Pese a todo —o mejor dicho, por todo lo que está pasando—, el tono general resultó más contenido de lo habitual. La directora de Nomandland y ganadora de la estatuilla Chloé Zhao se calzó unas deportivas blancas y apareció casi sin maquillaje y con el pelo recogido en unas sencillas trenzas. La directora y actriz Emerald Fennell lució un vestido de estampado floral de Gucci que podría haber llevado la propia Camilla Parker Bowles, a la que da vida en The Crown. La cantautora Tiara Thomas optó por un traje blanco de Jovana Louis, de origen haitiano, demostrando que, si se quiere, la elección de vestuario puede tener una intención más allá de la estética. Viola Davis coincidió en el color con su Alexander McQueen brocado. Y Margot Robbie llevó una pieza con bordados metalizados de Chanel. Ninguna sorpresa, ya que la actriz y productora es embajadora de la firma francesa.
Las alfombras rojas son una herramienta de marketing fundamental para la industria del lujo. Y en un año sin prácticamente entregas de premios presenciales —ni desfiles físicos— se ha visto obligada a reinventar su modus operandi. Desde hace décadas, este rentable matrimonio entre moda y cine funcionaba así: las marcas visten a los participantes (vía contrato promocional o por sincera afinidad estética) y consiguen reforzar su imagen y su halo de glamur ante sus astronómicas audiencias —23,6 millones en la última edición—, además de frente a todos aquellos que consumen posteriormente información sobre la gala.

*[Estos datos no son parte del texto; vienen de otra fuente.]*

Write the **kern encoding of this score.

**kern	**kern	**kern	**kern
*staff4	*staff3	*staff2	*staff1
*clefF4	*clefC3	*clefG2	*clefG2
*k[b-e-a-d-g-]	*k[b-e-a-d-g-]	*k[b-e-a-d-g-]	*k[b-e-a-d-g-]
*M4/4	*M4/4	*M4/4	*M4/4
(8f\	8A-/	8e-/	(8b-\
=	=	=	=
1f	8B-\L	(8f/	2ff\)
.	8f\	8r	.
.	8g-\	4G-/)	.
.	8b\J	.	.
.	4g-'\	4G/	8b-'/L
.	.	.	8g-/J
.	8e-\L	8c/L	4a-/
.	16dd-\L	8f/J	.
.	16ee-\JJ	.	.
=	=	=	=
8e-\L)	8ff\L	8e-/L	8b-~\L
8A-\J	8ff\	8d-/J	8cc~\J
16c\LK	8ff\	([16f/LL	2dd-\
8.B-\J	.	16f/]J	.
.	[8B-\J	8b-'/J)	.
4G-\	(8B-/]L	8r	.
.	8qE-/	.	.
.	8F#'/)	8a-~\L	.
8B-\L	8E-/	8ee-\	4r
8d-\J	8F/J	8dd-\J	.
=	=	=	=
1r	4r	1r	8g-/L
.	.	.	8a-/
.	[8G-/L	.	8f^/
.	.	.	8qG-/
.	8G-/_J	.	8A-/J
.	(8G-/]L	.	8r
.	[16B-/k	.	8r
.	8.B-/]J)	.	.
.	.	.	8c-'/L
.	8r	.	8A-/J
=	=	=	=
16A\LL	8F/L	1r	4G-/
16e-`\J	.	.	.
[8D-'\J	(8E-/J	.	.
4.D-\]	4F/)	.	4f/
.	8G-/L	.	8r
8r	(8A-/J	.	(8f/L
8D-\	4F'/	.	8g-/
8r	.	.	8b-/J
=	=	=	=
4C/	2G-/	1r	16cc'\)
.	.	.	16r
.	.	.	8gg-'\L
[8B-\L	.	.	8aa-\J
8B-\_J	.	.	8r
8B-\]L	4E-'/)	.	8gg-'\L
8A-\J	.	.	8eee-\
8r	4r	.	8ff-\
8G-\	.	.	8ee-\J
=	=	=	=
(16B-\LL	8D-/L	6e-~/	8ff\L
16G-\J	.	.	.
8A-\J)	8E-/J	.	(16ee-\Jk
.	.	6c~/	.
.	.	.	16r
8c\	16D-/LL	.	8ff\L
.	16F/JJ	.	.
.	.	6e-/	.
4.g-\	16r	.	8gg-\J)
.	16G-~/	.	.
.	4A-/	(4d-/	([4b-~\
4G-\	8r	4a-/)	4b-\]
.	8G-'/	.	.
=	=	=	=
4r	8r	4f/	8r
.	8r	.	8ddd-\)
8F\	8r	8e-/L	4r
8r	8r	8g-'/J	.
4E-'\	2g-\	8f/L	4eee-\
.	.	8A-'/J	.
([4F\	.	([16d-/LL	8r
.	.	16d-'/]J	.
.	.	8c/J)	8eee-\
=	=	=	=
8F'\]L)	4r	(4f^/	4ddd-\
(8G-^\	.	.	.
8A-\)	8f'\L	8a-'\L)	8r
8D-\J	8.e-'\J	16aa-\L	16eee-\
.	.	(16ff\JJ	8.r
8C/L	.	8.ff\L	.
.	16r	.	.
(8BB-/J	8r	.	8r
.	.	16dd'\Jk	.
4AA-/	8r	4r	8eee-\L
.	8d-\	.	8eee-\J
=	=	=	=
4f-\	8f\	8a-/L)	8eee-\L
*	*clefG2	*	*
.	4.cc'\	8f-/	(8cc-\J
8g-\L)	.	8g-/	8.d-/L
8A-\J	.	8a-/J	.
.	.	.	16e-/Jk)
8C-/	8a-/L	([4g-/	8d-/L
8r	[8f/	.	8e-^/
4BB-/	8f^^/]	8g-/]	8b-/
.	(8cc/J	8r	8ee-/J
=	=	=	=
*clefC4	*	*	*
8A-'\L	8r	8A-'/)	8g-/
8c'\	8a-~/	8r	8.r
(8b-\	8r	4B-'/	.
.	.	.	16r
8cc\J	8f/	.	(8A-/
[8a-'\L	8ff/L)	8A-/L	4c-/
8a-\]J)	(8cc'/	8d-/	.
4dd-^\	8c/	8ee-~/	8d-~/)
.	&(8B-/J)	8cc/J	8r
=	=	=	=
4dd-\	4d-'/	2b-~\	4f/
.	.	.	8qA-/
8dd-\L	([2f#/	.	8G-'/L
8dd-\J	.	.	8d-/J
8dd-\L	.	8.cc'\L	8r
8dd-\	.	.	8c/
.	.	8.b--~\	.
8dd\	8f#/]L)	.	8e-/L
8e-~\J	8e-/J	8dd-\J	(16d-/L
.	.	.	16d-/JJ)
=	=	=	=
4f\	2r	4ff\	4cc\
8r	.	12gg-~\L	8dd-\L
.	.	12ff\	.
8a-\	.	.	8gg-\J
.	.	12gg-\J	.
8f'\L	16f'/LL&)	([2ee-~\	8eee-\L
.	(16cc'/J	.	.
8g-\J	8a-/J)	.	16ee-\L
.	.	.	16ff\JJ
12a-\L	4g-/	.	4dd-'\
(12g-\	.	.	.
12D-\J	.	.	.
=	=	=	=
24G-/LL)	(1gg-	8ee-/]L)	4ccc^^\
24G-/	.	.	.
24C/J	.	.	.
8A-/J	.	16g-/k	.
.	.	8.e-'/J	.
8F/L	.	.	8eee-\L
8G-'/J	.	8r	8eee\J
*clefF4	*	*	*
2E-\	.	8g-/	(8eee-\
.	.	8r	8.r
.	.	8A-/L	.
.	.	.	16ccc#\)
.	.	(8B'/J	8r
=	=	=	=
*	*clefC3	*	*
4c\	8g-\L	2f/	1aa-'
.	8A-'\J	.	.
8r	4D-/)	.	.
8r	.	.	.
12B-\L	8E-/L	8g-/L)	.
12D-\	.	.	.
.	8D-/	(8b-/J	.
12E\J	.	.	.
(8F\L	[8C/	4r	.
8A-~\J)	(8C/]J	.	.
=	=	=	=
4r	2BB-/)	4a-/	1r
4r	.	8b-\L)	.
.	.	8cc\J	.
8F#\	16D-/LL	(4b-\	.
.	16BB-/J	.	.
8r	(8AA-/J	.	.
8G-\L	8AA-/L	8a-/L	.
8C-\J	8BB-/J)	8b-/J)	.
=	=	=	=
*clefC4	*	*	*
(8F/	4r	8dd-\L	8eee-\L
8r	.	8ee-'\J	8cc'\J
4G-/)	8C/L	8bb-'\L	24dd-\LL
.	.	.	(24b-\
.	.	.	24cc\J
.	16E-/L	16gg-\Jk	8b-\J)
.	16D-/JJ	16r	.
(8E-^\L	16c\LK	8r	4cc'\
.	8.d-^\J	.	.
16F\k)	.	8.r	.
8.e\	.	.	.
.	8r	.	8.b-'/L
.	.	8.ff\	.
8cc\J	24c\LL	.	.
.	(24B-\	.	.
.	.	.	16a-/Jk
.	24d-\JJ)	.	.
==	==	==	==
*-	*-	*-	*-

No hay en el mundo pasarela que tenga semejante calado y repercusión. Quién no recuerda el Valentino negro con el que Julia Roberts recogió su galardón o el Ralph Lauren azul que vistió Penélope Cruz para entregar el suyo a Pedro Almodóvar. Por eso, la alfombra roja se gestiona como el negocio que es. Y cuando los actores y actrices no pueden caminar sobre ella como en el caso de los Globos de Oro, alimentan sus redes sociales con vídeos y fotos donde los diseños son protagonistas; un contenido en ocasiones más rico y cualitativo que los breves segundos en los que son captados antes de entrar a la gala, pero que no posee, ni remotamente, la misma capacidad para calar en el imaginario colectivo. Porque aunque Laura Pausini colgase en Instagram imágenes de su cuasimonacal Valentino negro, el impacto de verla sobre la alfombra de Los Ángeles resultaba incomparable.

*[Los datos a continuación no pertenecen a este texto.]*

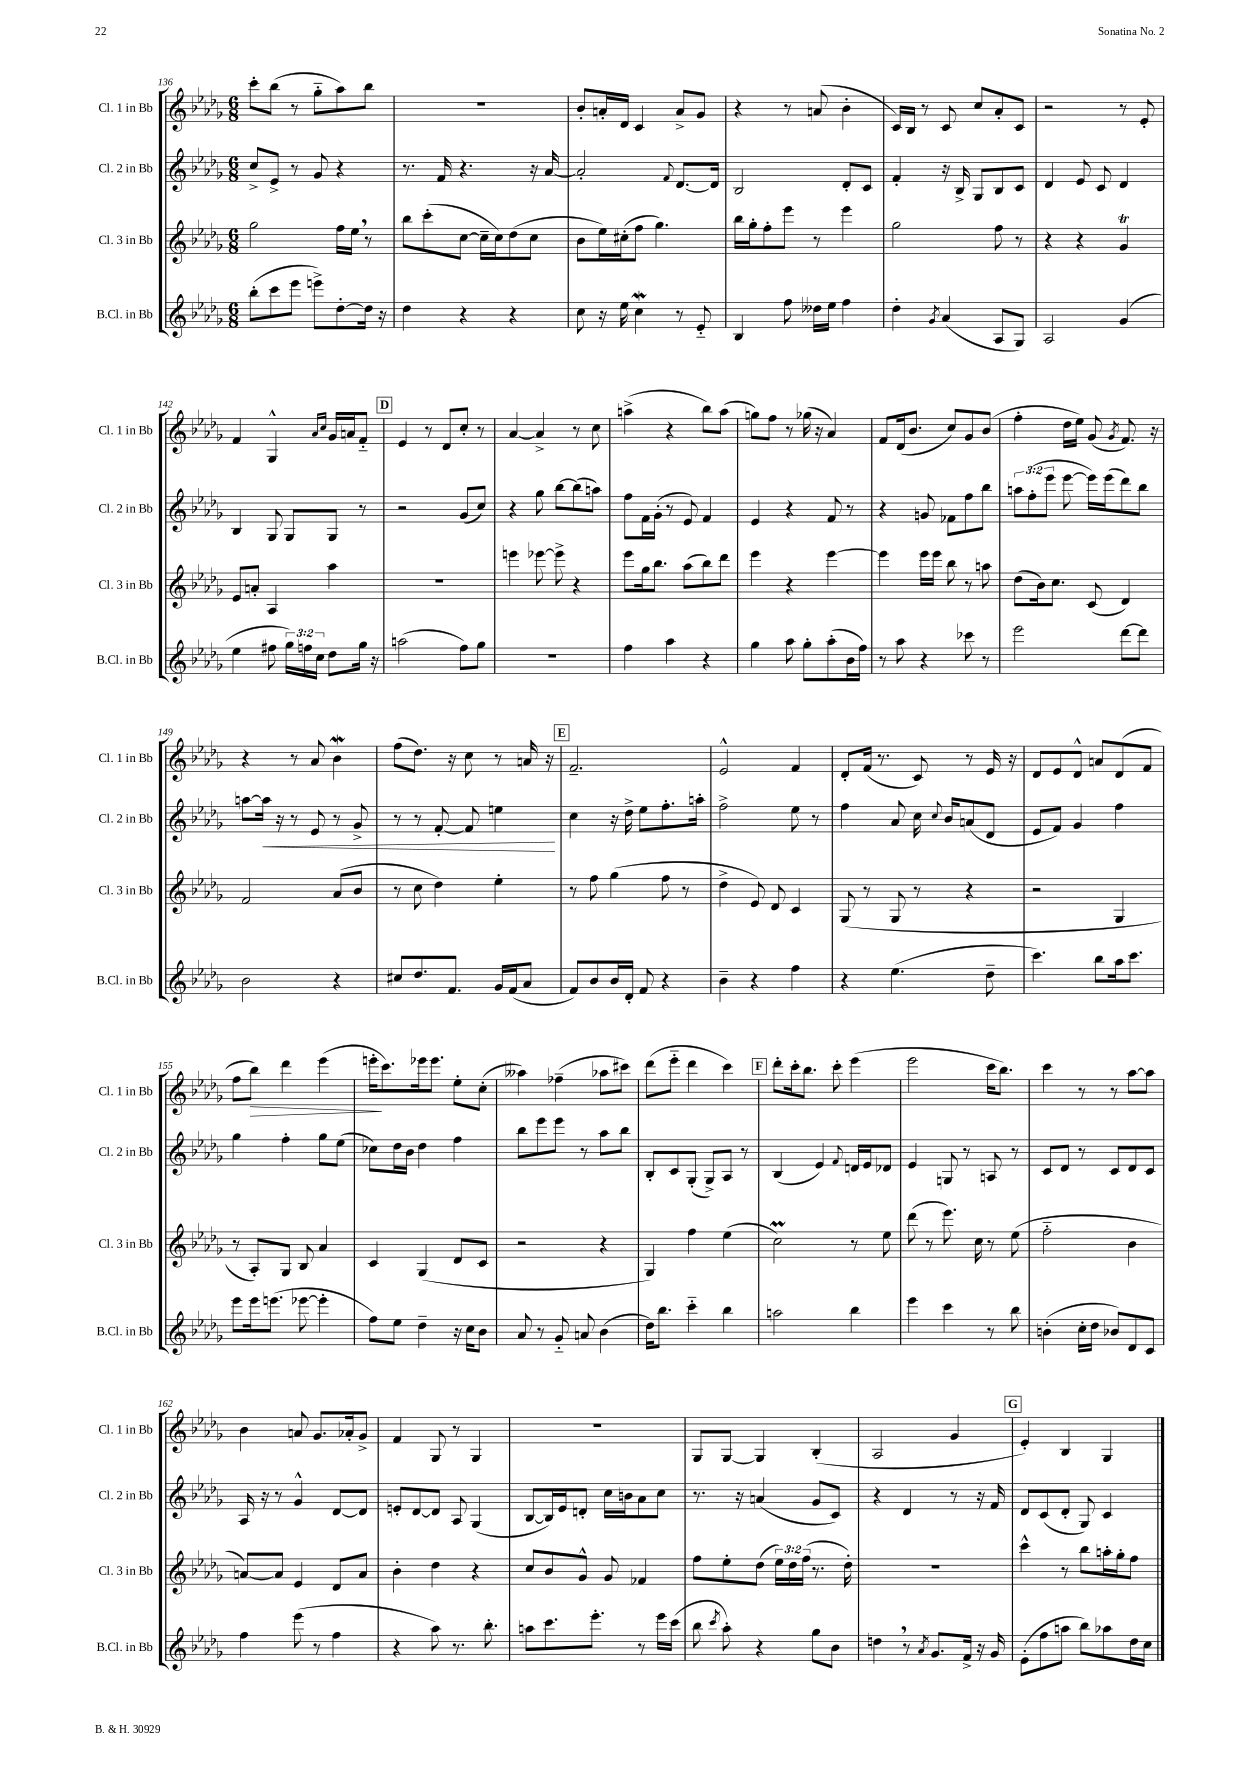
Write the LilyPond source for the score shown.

En esta edición de los Oscar se combinan los dos formatos y solo los análisis posteriores dirán si seguirán conviviendo en el futuro cuando vuelva a ser posible abrazarse sobre la alfombra roja. Mientras se procesan datos, tweets y likes; la lógica dicta que elegir un traje rosa fucsia con cristales bordados como Colman Domingo o uno dorado de Brioni como Leslie Odom es una fórmula tan vieja como eficaz de resultar memorable.
También lo hubiera sido lucir un diseño de Alber Elbaz, el admirado diseñador francés que fallecía el mismo día de la gala y que tan buenos momentos ha dado a la alfombra roja vistiendo a Natalie Portman (2005), Meryl Streep (2012, 2015), Nicole Kidman (2012) y a Tilda Swinton en varias ocasiones. Una oportunidad perdida para convertir la moda, esta vez, en un mensaje de respeto y agradecimiento.